The impact of incorporating fluorinated surfactants in catanionic vesicles, which form spontaneously in dilute aqueous solutions and serve as potential substitutes to conventional meta-stable liposome-based vesicles, is studied. Much larger isotropic vesicle regions are observed in the phase map of the partially fluorinated catanionic surfactant pair, cetylpyridinium bromide/ sodium perfluorooctanoate (CPB/SPFO) than in fully fluorinated HFDPC (1,1,2,2,-tetrahydroperfluorododecyl pyridinium chloride )/SPFO. Fluorescence probing of the vesicle bilayers suggest more fluid bilayers in CPB/SPFO than in HFDPC/SPFO due to better chain packing in the fully fluorinated bilayer. However, the vesicle region is expanded in more asymmetric fluorinated bilayers of HFDPC/SPFH (sodium perfluorohexanoate). The increased chain asymmetry in HFDPC/SPFH results in reduced packing density and more fluid bilayers than in HFDPC/SPFO.

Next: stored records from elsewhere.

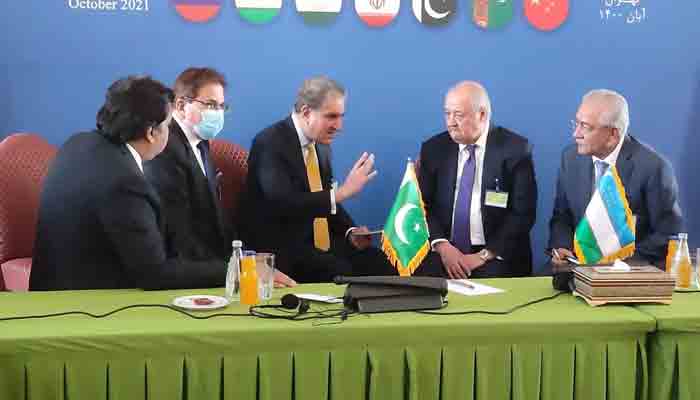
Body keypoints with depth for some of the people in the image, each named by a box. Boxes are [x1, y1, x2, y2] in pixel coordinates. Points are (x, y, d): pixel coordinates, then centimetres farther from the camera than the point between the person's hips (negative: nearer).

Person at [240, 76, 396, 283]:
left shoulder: (321, 145, 12)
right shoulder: (270, 143, -12)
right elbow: (283, 204, -25)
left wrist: (350, 232, 1)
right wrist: (342, 192, -26)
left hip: (323, 244, 7)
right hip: (284, 249, -7)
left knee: (383, 265, -16)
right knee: (342, 273, -31)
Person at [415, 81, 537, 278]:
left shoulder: (516, 149, -3)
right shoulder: (434, 149, 6)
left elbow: (523, 213, -6)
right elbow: (422, 205, 5)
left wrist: (485, 255, -13)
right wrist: (442, 246, -11)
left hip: (498, 256, -2)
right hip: (443, 253, 2)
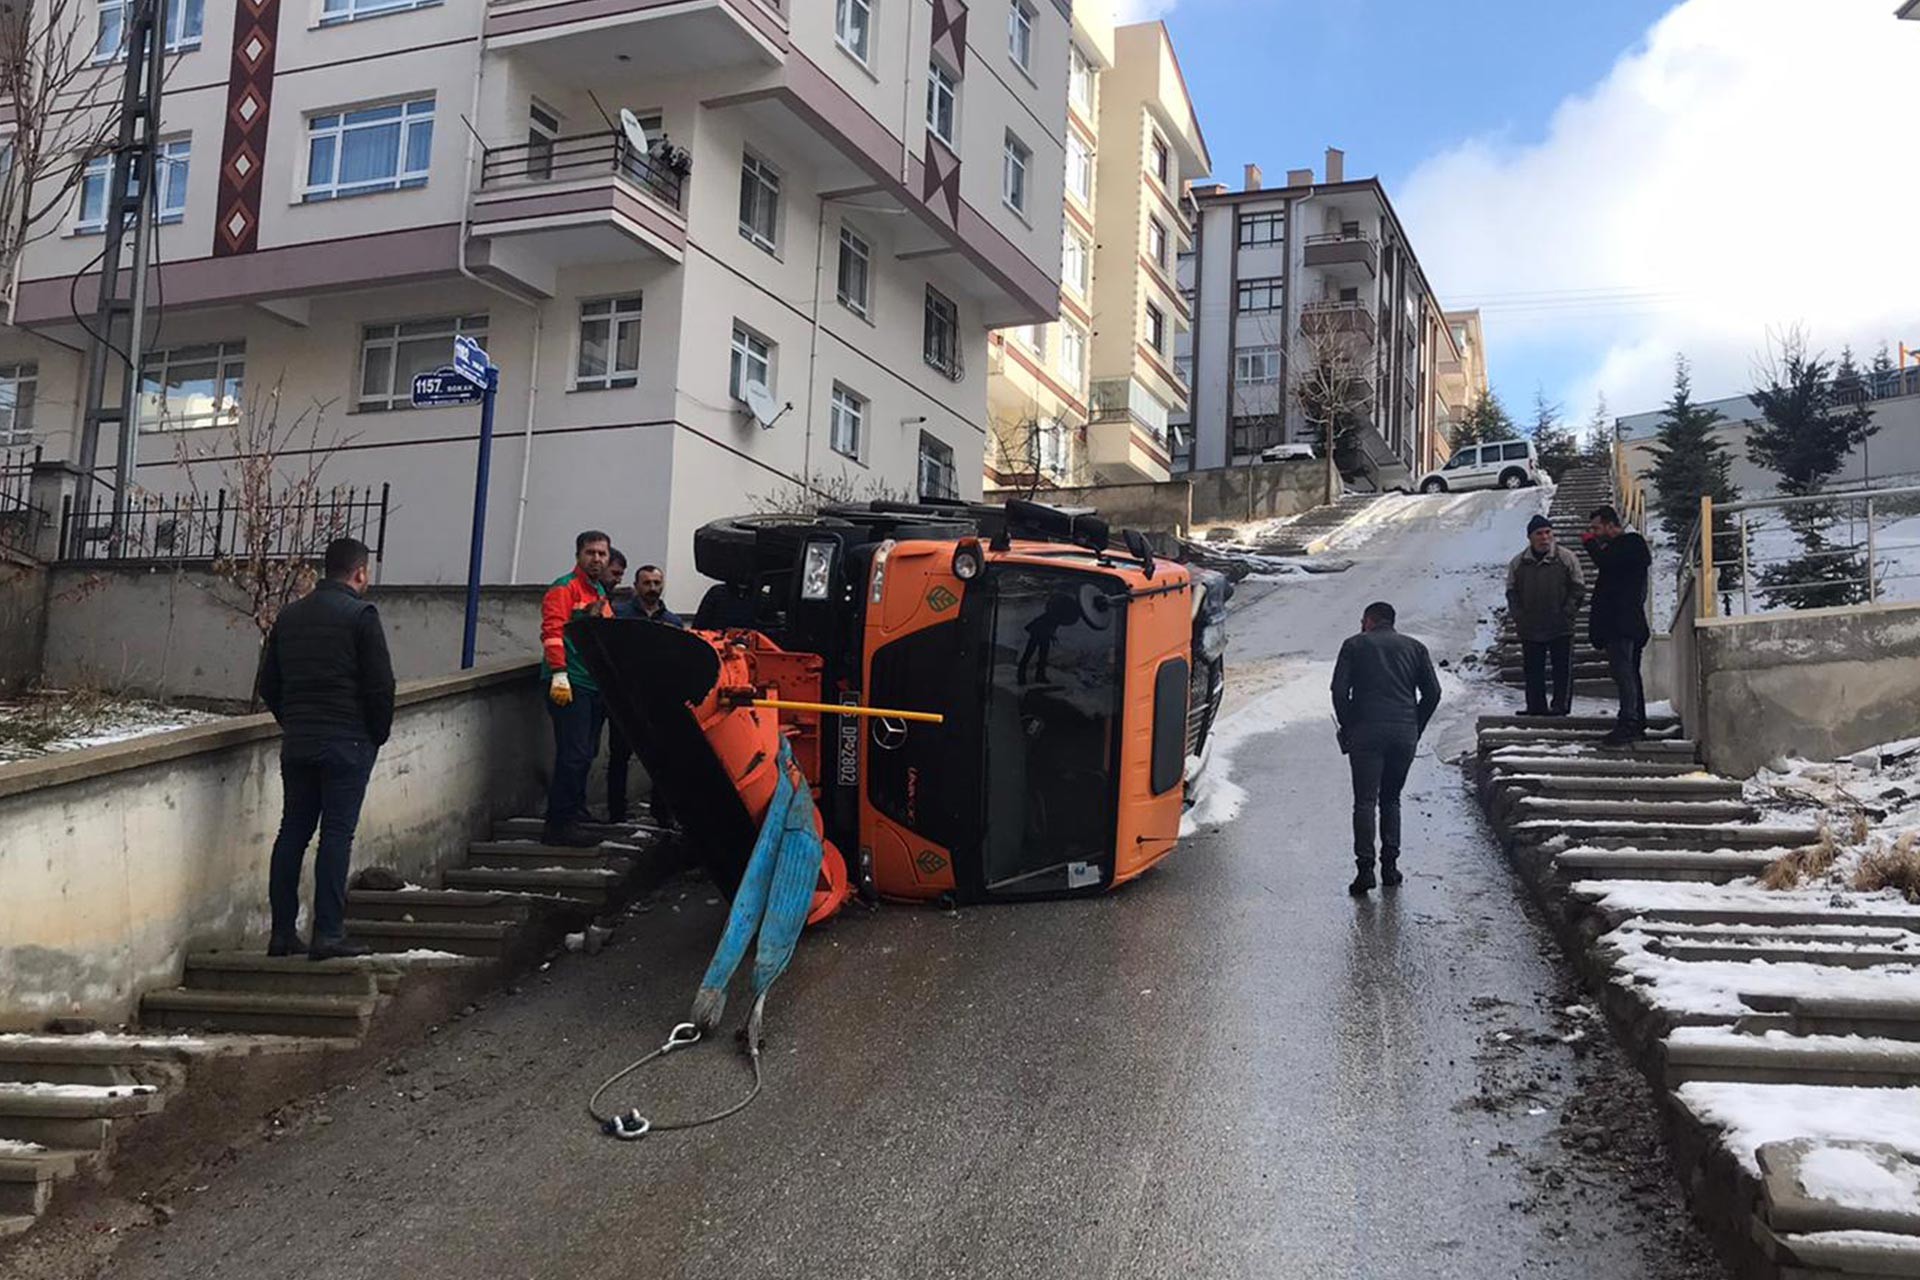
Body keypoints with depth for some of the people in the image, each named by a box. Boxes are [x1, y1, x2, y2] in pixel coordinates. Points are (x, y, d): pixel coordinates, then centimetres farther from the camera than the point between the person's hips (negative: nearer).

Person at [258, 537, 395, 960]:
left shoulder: (289, 615, 12)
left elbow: (268, 684, 16)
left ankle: (282, 932, 12)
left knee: (292, 832, 10)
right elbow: (381, 685, -11)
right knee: (337, 834, -4)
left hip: (296, 743, 6)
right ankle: (328, 934, -5)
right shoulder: (360, 614, -8)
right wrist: (378, 735, 2)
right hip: (347, 742, -6)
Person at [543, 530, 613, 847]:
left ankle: (573, 819, 20)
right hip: (571, 685, -9)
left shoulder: (600, 592, 23)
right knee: (574, 755, -11)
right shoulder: (565, 588, -5)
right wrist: (559, 674, -22)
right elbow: (552, 631, -15)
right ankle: (559, 825, -7)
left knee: (585, 755, 12)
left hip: (596, 686, 9)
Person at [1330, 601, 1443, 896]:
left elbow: (1339, 689, -3)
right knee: (1391, 799, 16)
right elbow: (1433, 692, 8)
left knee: (1365, 801, -4)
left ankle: (1365, 867, -14)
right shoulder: (1415, 647, 16)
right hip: (1405, 733, 3)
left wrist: (1347, 727, 6)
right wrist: (1416, 729, 15)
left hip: (1366, 732, -3)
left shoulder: (1354, 645, 8)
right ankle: (1390, 866, 12)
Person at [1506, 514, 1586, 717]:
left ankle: (1560, 705, 6)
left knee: (1562, 669, 0)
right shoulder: (1518, 563, 4)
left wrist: (1568, 613, -8)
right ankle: (1536, 706, 15)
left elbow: (1578, 587, 0)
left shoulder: (1566, 558, -3)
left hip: (1561, 627, -2)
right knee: (1533, 670, 7)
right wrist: (1518, 616, -1)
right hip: (1530, 628, 3)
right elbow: (1512, 592, 11)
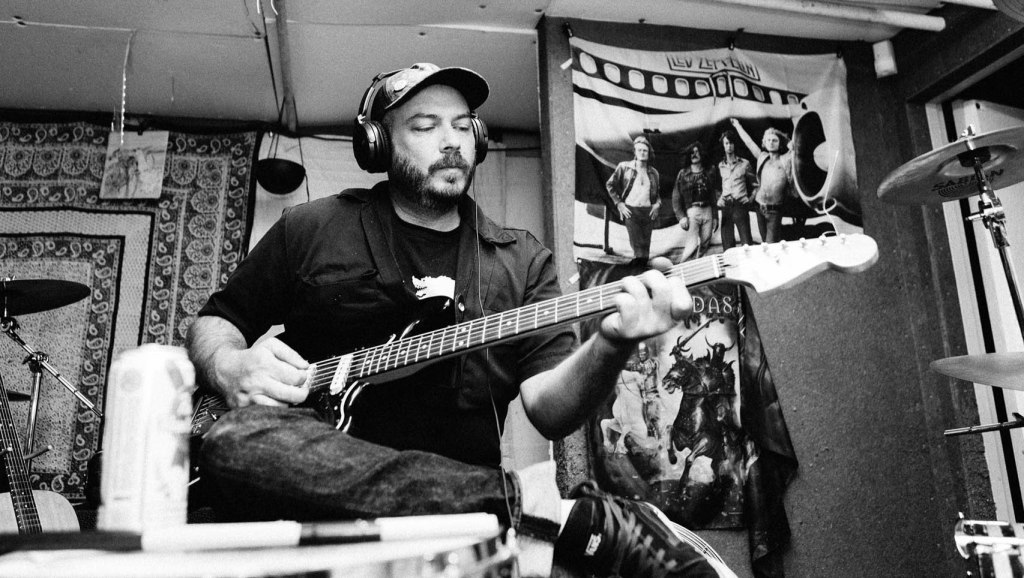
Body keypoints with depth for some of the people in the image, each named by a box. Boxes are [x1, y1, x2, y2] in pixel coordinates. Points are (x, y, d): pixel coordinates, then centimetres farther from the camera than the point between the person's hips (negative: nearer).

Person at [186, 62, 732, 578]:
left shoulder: (522, 260, 10)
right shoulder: (311, 228, 10)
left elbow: (550, 410, -1)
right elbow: (213, 322, 18)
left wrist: (610, 345, -22)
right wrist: (231, 366, -6)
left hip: (456, 494, -2)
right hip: (321, 481, 3)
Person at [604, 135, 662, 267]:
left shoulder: (653, 173, 16)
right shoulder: (624, 167, 4)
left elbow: (657, 193, 27)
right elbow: (610, 185, 6)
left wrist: (657, 204, 7)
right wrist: (619, 203, -2)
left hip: (648, 211, 4)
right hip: (630, 210, -4)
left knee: (646, 246, 3)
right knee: (637, 245, -14)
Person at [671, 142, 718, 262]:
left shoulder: (708, 174, 15)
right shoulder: (683, 174, 6)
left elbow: (713, 197, 16)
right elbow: (676, 197, 1)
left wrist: (715, 216, 10)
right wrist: (681, 216, -9)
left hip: (707, 211, 4)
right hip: (691, 211, -4)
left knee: (704, 245, 1)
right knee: (692, 245, -16)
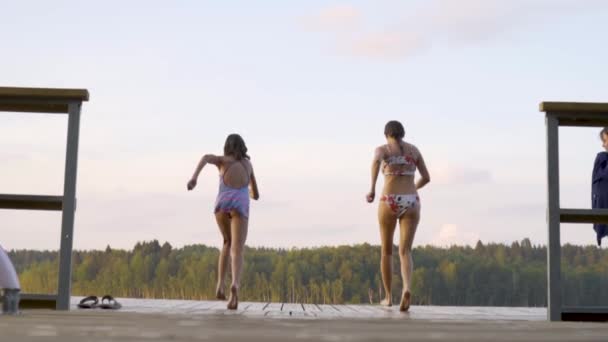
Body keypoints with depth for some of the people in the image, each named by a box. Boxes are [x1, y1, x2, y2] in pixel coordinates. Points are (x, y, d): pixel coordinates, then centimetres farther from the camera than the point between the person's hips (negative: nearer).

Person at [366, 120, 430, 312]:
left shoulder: (382, 149, 4)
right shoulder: (414, 149, 15)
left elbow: (376, 161, -21)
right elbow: (426, 178, 15)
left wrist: (372, 189, -22)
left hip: (389, 203, -2)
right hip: (411, 204, 2)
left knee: (386, 250, 18)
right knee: (405, 252, -2)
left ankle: (388, 297, 23)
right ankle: (407, 289, -31)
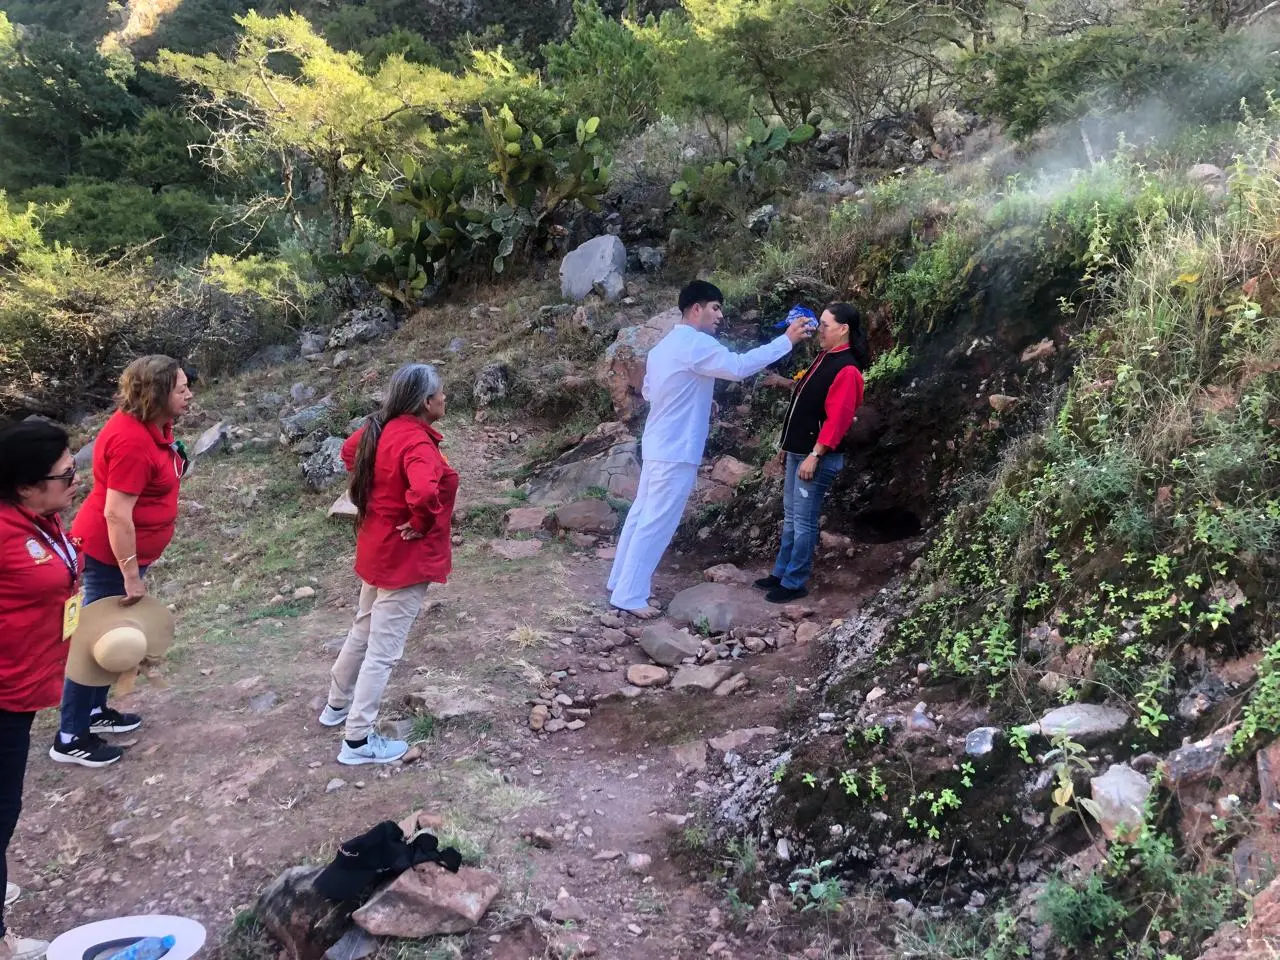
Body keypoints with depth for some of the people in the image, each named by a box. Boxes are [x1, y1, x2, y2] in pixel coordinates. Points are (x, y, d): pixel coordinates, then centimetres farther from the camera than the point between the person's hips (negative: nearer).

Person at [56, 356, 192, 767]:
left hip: (121, 549, 10)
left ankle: (94, 711, 35)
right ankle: (70, 739, 11)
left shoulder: (151, 425, 3)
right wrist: (131, 576, -23)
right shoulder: (131, 440, -28)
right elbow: (116, 514, -28)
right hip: (109, 553, -10)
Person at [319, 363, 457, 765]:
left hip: (378, 549, 9)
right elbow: (424, 492, -45)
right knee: (383, 650, 2)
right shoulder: (416, 442, -27)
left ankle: (338, 703, 44)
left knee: (363, 632, 26)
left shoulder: (384, 428, 0)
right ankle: (358, 740, 11)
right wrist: (421, 525, -25)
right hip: (406, 558, -9)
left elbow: (350, 451, 21)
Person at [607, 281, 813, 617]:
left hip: (658, 446, 10)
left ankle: (620, 582, 25)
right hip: (675, 453, -10)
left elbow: (648, 391, 23)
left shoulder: (664, 346, 14)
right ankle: (629, 596, 1)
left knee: (641, 516, 16)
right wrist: (787, 340, -21)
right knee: (656, 525, -4)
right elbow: (739, 366, -26)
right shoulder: (696, 344, -17)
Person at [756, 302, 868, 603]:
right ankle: (781, 573, 26)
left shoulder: (846, 369, -18)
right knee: (790, 516, 16)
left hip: (818, 456, -10)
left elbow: (837, 419, -23)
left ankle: (795, 583, 6)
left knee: (803, 521, -3)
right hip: (799, 450, 10)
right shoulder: (825, 358, 12)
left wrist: (814, 456, -24)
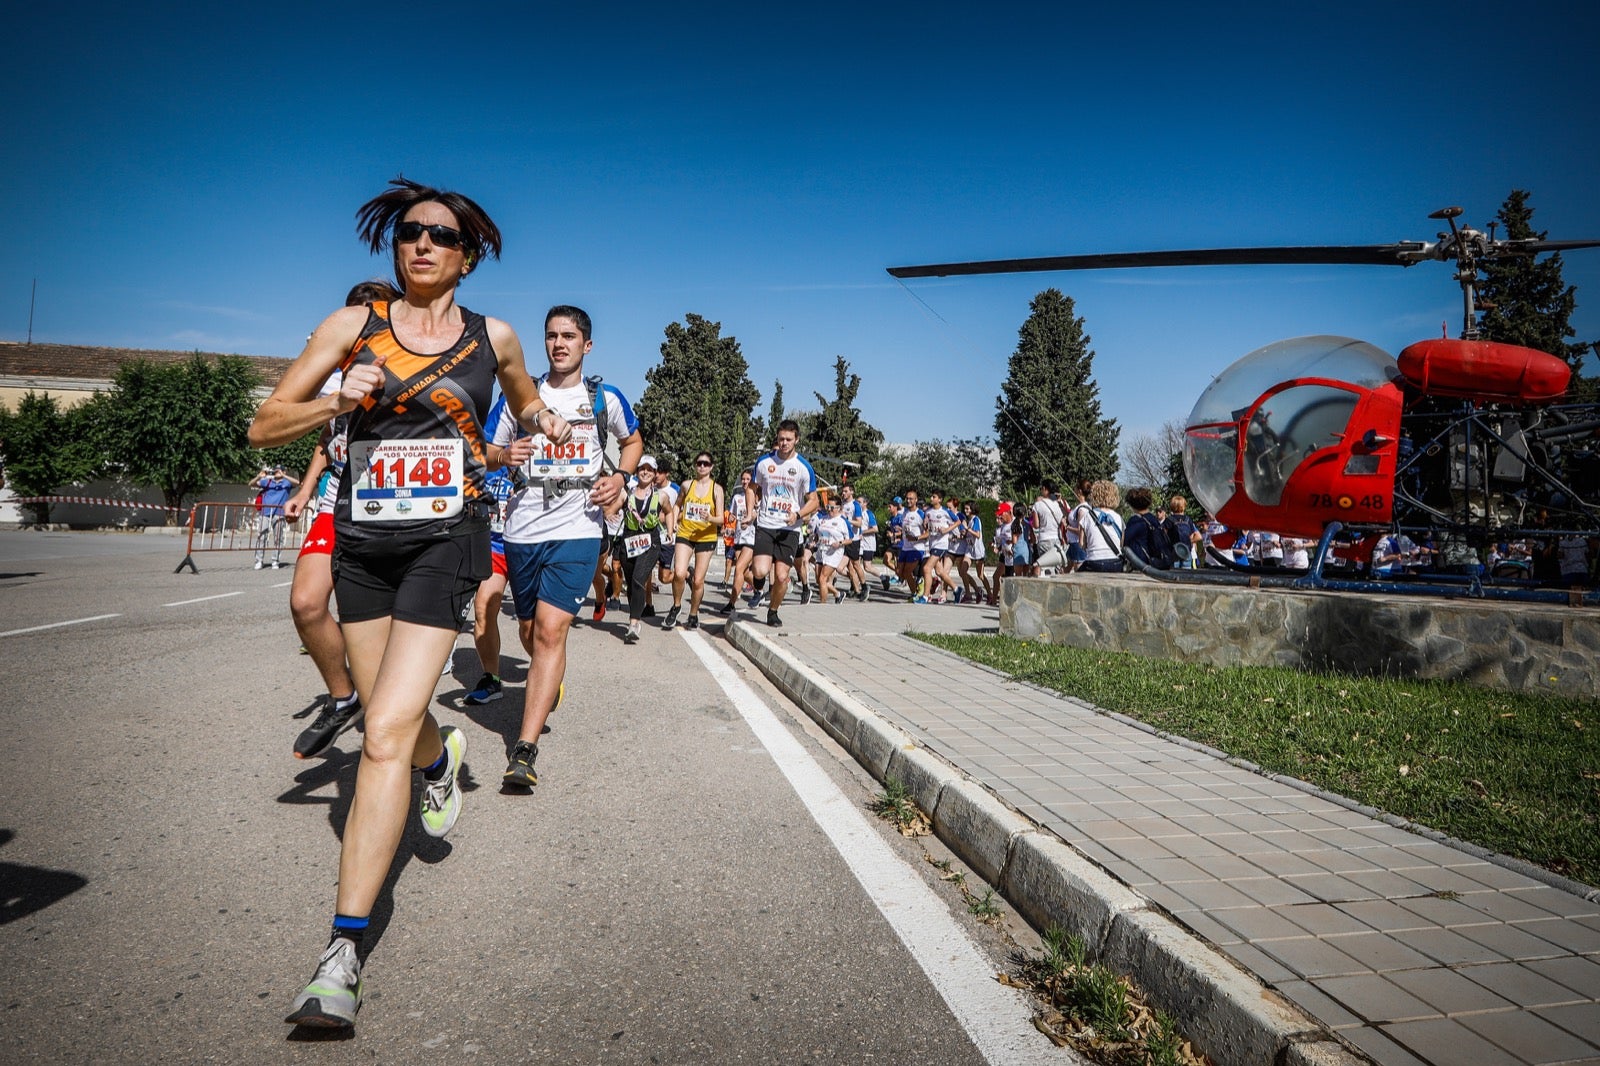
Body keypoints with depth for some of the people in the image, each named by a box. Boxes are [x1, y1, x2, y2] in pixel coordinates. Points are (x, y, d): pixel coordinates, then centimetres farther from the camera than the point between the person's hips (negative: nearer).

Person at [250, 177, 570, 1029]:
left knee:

The robustness of CPB/SPFO and HFDPC/SPFO vesicles is demonstrated in the synthesis of silica hollow spheres by templating and the retention of encapsulated solutes. Higher colloidal stability of the silica spheres is achieved in HFDPC/SPFO relative to CPB/SPFO due to the barrier effect of the fluorinated bilayer. Similarly, higher solute retention in HFDPC/SPFO is observed. The modulation of phase behavior with fluorination offers opportunities in tunable applications of fluorinated bilayers.